My little secret place to ride in WV that only one other guy on this site knows about because he lives down there. He reconized my old avater (small world):haha:and it is a great swiming fishing hole.


----------



## 03maxpower (Jun 6, 2010)

brutemike said:


> I know how is that 3" working out? Wish i could have helped more.


 
works good didnt get in any water yet but i wanted it more for security than deep water riding so its good for what i want and maybe when we ride we will test them and you help plenty i appriciate it


----------



## lilbigtonka (Dec 30, 2008)

water looks amazing looks as if your riding in a spring feed creek or river


----------



## wvMOUNTAINMAN (May 19, 2009)

hey mike dont let the cat out of the bag..lol wish I could of made it down there over the weekend, the po po is back together and I might even get the laws off the brute so I can ride it, great pics! oh and I almost lost my brute in that river a few years back, was not fun!


----------



## brutemike (Mar 23, 2010)

wvMOUNTAINMAN said:


> hey mike dont let the cat out of the bag..lol wish I could of made it down there over the weekend, the po po is back together and I might even get the laws off the brute so I can ride it, great pics! oh and I almost lost my brute in that river a few years back, was not fun!

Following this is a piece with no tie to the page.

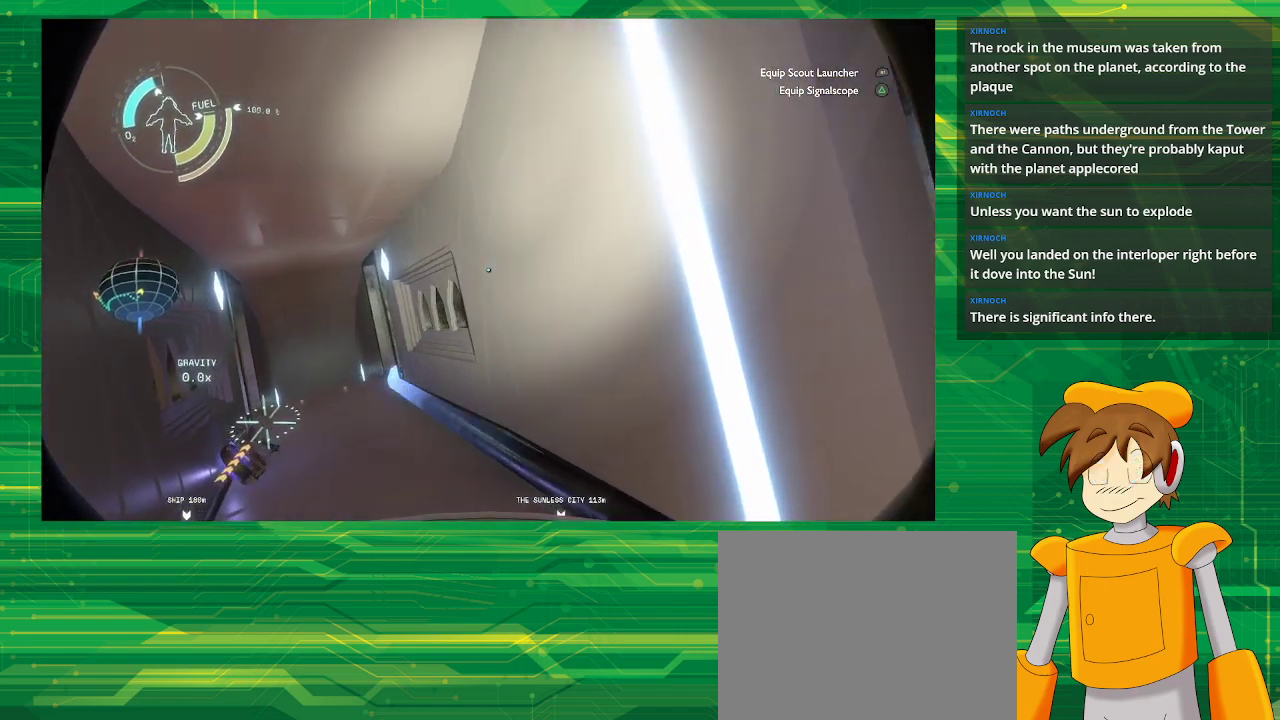
{"buttons": [], "left_stick": "up", "right_stick": "down-left", "events": [[183, "left_stick", "up-right"], [383, "left_stick", "up"], [417, "right_stick", "down"], [500, "right_stick", "down-left"]]}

 OH i wont thats why i love that place (no one there).Got to love those kind of places.


----------



## bruteforce504 (Feb 10, 2010)

I hear ya man. Gotta love riding at places where not alot people. I'm from Louisiana so you don't have to worry about me no where near that place lol:haha: just a little bit to far of a drive


----------



## wvMOUNTAINMAN (May 19, 2009)

well you take me for a ride in LA and I'll take ya here


----------



## aandryiii (Mar 2, 2009)

DEAL!


----------



## jhinkle66 (Feb 12, 2010)

brutemike said:


> My little secret place to ride in WV that only one other guy on this site knows about because he lives down there. He reconized my old avater (small world):haha:and it is a great swiming fishing hole.


 
I know where it is!!!


----------



## BleednGreen68 (Apr 19, 2010)

Im lookin forward to doin that soon hehe. Great pics! Catch any fish? haha


----------



## brutemike (Mar 23, 2010)

jhinkle66 said:


> I know where it is!!!


 Are you one of the guys that knows WV.M.M. He was telling me that he knew a couple guys in morgantown?


----------



## brutemike (Mar 23, 2010)

BleednGreen68 said:


> Im lookin forward to doin that soon hehe. Great pics! Catch any fish? haha


 Come on up we can take you there with a blindfold on lol then show you the smallmouth and catfish at night.:bigok:


----------



## jhinkle66 (Feb 12, 2010)

brutemike said:


> Are you one of the guys that knows WV.M.M. He was telling me that he knew a couple guys in morgantown?


Yeah I know him through a guy I work with so that is probably the other guy he knows.... lol


----------



## brutemike (Mar 23, 2010)

jhinkle66 said:


> Yeah I know him through a guy I work with so that is probably the other guy he knows.... lol


 Cool we will have to hook up and ride one day well soon as i can get my motor done haha.Have you been to the place we call the playground it has like 10 or 12 mud holes and its by the powerline?


----------



## jhinkle66 (Feb 12, 2010)

No I dont think so, it doesnt sound familiar! But its possible I could have been there and not known what everyone called it


----------



## flowbackman (Nov 2, 2010)

Ya man that place look awesome and there is nothing like having your own little spots like that to go riding I know of a place like that here in MO but dont go there no more because new owners of the land and he thinks he owns the river but just don't want to fight with him


----------



## kawboy1 (Aug 25, 2010)

Looks awsome! Good job on the snork testin.


----------



## bowhuntr (Jan 30, 2011)

Sweet pics. I love the water color.


----------